🤖 AI Summary
This work addresses the degradation in image quality of low-dose PET scans caused by reduced radiation exposure or shortened acquisition time, as well as the challenges of structural-textural inconsistency and domain shift in multimodal fusion. To tackle these issues, the authors propose MFdiff, a supervised auxiliary multimodal fusion diffusion model. MFdiff incorporates a dedicated multimodal feature fusion module and employs a two-stage supervised learning strategy: it first pretrains using simulated in-domain priors and then fine-tunes with real-world out-of-distribution data to capture task-specific priors, thereby mitigating interference from redundant anatomical information. Experimental results demonstrate that MFdiff consistently outperforms existing methods in both qualitative and quantitative evaluations, achieving substantial improvements in reconstructing standard-dose PET images from low-dose inputs.
📝 Abstract
Positron emission tomography (PET) offers powerful functional imaging but involves radiation exposure. Efforts to reduce this exposure by lowering the radiotracer dose or scan time can degrade image quality.

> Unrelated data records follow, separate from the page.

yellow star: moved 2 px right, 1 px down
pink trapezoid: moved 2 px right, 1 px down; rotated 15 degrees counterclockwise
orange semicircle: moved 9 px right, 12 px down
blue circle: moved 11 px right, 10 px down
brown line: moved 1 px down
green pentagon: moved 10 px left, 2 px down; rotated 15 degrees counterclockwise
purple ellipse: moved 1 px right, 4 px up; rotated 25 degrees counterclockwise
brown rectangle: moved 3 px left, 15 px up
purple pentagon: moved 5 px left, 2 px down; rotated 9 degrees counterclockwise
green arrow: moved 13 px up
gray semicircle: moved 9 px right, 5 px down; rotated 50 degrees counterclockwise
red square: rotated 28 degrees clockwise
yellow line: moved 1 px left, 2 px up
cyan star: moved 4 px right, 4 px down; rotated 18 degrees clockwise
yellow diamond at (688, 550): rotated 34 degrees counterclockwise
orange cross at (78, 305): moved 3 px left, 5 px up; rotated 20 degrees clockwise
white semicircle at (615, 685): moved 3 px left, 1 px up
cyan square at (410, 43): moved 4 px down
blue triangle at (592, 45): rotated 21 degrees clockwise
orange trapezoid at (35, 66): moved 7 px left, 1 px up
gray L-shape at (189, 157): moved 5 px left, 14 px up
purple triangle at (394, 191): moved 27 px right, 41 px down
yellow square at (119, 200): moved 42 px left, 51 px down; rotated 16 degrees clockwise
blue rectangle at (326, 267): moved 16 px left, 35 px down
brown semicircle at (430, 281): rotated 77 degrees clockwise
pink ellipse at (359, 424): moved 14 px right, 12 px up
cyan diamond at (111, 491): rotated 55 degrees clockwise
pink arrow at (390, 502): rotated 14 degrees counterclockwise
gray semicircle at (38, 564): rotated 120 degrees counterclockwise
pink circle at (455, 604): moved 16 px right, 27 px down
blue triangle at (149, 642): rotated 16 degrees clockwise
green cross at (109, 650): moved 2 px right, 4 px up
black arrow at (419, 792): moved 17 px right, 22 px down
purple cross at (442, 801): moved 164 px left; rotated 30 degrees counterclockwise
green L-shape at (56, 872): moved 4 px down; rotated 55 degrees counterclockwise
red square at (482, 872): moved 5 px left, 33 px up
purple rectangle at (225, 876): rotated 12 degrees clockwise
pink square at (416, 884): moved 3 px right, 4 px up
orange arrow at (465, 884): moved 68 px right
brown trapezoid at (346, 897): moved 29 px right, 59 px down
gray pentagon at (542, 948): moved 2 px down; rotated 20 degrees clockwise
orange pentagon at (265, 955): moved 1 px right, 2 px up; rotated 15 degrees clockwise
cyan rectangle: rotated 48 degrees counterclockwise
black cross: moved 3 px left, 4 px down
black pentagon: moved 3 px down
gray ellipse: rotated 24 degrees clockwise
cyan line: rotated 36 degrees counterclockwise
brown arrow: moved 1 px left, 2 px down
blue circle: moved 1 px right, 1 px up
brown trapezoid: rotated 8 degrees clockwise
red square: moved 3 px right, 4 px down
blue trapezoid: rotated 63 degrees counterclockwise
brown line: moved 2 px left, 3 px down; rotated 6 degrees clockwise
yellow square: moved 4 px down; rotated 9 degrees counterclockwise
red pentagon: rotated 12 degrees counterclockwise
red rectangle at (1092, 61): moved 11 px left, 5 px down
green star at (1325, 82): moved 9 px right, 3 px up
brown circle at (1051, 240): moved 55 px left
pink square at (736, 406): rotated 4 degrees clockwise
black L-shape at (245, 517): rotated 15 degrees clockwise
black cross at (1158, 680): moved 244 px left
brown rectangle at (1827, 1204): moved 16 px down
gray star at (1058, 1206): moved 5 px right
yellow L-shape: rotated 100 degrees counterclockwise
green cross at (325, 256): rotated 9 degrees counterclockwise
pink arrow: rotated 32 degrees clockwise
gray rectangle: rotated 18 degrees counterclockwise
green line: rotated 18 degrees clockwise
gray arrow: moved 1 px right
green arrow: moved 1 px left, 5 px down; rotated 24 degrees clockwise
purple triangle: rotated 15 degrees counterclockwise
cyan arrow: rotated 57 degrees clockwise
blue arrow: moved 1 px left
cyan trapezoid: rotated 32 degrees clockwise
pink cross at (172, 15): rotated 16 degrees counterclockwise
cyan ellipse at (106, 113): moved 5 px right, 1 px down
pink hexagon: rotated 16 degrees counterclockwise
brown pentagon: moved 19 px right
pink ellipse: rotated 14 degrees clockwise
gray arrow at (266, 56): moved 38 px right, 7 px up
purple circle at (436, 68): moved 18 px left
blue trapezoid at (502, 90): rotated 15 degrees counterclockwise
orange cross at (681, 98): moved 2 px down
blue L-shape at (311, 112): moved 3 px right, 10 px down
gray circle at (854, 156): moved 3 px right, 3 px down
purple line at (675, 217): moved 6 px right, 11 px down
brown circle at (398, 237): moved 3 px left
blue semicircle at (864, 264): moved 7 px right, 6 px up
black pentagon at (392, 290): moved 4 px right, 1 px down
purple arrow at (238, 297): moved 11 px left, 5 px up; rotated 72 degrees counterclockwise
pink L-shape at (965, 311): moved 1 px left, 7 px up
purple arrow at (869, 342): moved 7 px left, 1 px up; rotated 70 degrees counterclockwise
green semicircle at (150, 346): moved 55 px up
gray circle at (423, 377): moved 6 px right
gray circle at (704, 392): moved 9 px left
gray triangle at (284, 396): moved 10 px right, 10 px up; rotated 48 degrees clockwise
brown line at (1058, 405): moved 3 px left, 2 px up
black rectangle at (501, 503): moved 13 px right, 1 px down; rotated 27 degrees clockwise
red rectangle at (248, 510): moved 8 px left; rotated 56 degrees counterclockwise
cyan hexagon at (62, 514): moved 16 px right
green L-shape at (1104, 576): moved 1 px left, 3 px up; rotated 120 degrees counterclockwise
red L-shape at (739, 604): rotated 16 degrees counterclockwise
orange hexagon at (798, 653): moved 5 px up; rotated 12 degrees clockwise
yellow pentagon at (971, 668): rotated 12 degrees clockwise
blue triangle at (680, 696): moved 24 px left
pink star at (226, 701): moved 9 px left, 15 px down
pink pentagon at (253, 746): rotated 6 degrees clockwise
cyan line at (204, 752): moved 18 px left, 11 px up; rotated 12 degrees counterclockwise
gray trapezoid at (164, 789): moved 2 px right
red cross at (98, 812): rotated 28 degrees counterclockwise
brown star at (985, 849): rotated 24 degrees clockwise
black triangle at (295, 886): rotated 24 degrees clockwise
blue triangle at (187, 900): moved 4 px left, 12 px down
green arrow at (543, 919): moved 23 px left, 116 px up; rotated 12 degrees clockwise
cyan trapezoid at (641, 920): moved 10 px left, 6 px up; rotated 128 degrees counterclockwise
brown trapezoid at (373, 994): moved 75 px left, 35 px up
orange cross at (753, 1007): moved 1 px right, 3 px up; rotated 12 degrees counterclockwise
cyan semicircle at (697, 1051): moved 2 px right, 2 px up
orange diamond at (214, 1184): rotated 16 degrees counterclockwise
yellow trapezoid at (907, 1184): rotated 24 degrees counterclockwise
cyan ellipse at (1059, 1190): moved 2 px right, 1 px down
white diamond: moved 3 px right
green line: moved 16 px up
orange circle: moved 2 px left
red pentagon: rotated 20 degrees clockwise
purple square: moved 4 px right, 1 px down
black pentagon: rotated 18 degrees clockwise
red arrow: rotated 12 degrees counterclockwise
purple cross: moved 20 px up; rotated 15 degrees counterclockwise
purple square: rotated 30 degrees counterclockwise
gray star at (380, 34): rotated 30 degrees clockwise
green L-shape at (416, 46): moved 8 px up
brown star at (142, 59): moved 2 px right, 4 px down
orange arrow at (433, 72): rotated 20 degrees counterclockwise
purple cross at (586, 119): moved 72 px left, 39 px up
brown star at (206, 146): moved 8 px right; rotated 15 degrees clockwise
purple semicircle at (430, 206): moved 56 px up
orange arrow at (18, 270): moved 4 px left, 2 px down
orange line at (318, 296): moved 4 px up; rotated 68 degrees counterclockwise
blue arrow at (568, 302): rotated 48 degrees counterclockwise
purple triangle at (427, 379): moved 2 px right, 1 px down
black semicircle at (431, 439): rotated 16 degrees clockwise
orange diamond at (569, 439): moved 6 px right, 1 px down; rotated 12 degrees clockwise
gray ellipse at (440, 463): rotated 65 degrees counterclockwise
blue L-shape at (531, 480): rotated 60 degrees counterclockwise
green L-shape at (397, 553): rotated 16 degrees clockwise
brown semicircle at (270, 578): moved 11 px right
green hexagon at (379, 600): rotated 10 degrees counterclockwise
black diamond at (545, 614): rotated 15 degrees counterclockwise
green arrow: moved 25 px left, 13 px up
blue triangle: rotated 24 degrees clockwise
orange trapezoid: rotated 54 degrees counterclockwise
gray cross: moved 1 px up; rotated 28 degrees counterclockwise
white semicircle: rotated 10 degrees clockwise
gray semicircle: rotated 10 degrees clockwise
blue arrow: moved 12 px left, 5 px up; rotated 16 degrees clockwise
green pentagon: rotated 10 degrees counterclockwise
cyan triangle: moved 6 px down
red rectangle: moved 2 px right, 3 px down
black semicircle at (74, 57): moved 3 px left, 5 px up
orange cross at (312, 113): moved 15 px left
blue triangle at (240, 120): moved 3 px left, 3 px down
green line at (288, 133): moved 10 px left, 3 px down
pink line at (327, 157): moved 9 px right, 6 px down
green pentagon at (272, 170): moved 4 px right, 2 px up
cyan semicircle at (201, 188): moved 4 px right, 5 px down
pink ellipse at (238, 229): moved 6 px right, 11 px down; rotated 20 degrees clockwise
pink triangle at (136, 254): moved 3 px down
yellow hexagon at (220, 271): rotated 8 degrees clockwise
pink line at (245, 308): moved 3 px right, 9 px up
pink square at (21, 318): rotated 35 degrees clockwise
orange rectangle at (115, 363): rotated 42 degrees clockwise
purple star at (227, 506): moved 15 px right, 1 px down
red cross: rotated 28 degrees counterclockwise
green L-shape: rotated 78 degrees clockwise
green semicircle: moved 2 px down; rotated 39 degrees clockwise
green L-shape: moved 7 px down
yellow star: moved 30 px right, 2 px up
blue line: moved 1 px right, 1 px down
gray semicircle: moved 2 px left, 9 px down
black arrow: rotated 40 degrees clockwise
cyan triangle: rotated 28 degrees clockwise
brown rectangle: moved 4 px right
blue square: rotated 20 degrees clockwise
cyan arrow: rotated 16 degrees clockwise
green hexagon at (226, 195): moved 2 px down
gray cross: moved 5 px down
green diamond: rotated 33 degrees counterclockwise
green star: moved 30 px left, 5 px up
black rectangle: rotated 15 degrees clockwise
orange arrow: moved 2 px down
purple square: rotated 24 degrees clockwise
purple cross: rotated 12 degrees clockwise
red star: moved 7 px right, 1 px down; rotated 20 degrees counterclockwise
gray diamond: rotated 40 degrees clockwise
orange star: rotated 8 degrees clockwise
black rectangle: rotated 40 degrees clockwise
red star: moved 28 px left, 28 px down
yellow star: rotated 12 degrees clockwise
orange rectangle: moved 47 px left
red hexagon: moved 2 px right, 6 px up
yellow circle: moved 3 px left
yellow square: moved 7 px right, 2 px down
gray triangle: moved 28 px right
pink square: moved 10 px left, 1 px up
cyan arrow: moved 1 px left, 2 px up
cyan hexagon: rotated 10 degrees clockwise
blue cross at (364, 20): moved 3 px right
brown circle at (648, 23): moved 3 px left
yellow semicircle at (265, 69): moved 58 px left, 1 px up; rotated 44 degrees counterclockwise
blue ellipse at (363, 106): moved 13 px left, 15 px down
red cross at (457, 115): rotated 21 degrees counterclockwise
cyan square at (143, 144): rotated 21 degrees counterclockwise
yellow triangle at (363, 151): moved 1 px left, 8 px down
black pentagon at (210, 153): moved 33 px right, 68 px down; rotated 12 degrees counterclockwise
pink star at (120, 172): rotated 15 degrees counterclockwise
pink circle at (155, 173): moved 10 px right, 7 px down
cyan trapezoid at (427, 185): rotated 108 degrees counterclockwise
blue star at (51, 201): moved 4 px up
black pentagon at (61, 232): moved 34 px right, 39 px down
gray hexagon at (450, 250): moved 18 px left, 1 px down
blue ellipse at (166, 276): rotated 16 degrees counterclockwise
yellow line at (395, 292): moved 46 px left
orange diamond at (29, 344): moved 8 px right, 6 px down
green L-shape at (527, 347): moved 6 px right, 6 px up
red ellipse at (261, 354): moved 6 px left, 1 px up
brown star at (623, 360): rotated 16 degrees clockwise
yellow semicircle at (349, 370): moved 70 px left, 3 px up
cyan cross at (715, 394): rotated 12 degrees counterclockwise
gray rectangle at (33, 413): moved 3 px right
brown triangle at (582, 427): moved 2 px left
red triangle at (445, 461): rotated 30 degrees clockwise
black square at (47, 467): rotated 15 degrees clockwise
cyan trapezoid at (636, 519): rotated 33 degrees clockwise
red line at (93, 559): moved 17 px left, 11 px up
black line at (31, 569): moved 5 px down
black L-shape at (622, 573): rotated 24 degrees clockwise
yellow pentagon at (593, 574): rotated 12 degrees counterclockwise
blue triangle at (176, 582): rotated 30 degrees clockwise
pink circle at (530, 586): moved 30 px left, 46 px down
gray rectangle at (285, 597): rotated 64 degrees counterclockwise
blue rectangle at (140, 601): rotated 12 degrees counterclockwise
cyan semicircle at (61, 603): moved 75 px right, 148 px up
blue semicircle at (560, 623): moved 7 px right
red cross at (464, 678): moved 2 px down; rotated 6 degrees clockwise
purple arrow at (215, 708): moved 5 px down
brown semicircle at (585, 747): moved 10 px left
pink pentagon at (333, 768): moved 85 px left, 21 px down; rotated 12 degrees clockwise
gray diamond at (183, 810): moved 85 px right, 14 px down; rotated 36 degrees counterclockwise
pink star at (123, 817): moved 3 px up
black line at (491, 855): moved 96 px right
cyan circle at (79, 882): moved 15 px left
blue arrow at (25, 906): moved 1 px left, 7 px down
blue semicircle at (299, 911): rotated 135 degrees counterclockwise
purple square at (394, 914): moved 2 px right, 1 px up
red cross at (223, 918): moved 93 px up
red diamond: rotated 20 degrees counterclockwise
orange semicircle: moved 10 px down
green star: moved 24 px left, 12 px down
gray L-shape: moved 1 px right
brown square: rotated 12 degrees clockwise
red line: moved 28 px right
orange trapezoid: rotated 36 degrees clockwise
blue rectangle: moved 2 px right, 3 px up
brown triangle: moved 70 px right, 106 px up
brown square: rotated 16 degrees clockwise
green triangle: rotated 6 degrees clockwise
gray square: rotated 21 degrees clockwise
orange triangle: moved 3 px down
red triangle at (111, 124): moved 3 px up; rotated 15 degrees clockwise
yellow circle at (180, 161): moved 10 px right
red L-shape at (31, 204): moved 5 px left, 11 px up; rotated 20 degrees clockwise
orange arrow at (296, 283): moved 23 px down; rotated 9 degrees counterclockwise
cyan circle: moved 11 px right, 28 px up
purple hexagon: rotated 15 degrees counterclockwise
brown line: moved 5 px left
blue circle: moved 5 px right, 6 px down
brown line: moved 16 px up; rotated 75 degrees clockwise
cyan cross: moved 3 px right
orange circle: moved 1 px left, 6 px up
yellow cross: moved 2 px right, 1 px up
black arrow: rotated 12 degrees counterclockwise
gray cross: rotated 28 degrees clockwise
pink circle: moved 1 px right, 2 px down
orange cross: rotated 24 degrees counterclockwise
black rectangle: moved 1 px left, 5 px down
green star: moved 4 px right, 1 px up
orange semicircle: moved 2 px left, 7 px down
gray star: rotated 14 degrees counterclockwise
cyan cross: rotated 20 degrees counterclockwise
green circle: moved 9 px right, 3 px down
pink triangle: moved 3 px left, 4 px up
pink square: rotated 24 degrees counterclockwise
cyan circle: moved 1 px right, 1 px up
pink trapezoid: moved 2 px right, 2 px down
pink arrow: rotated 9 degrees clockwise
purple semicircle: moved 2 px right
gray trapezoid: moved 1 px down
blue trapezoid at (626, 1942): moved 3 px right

While using magnetic resonance (MR) images with clearer anatomical information to restore standard-dose PET (SPET) from low-dose PET (LPET) is a promising approach, it faces challenges with the inconsistencies in the structure and texture of multi-modality fusion, as well as the mismatch in out-of-distribution (OOD) data. In this paper, we propose a supervise-assisted multi-modality fusion diffusion model (MFdiff) for addressing these challenges for high-quality PET restoration. Firstly, to fully utilize auxiliary MR images without introducing extraneous details in the restored image, a multi-modality feature fusion module is designed to learn an optimized fusion feature. Secondly, using the fusion feature as an additional condition, high-quality SPET images are iteratively generated based on the diffusion model. Furthermore, we introduce a two-stage supervise-assisted learning strategy that harnesses both generalized priors from simulated in-distribution datasets and specific priors tailored to in-vivo OOD data. Experiments demonstrate that the proposed MFdiff effectively restores high-quality SPET images from multi-modality inputs and outperforms state-of-the-art methods both qualitatively and quantitatively.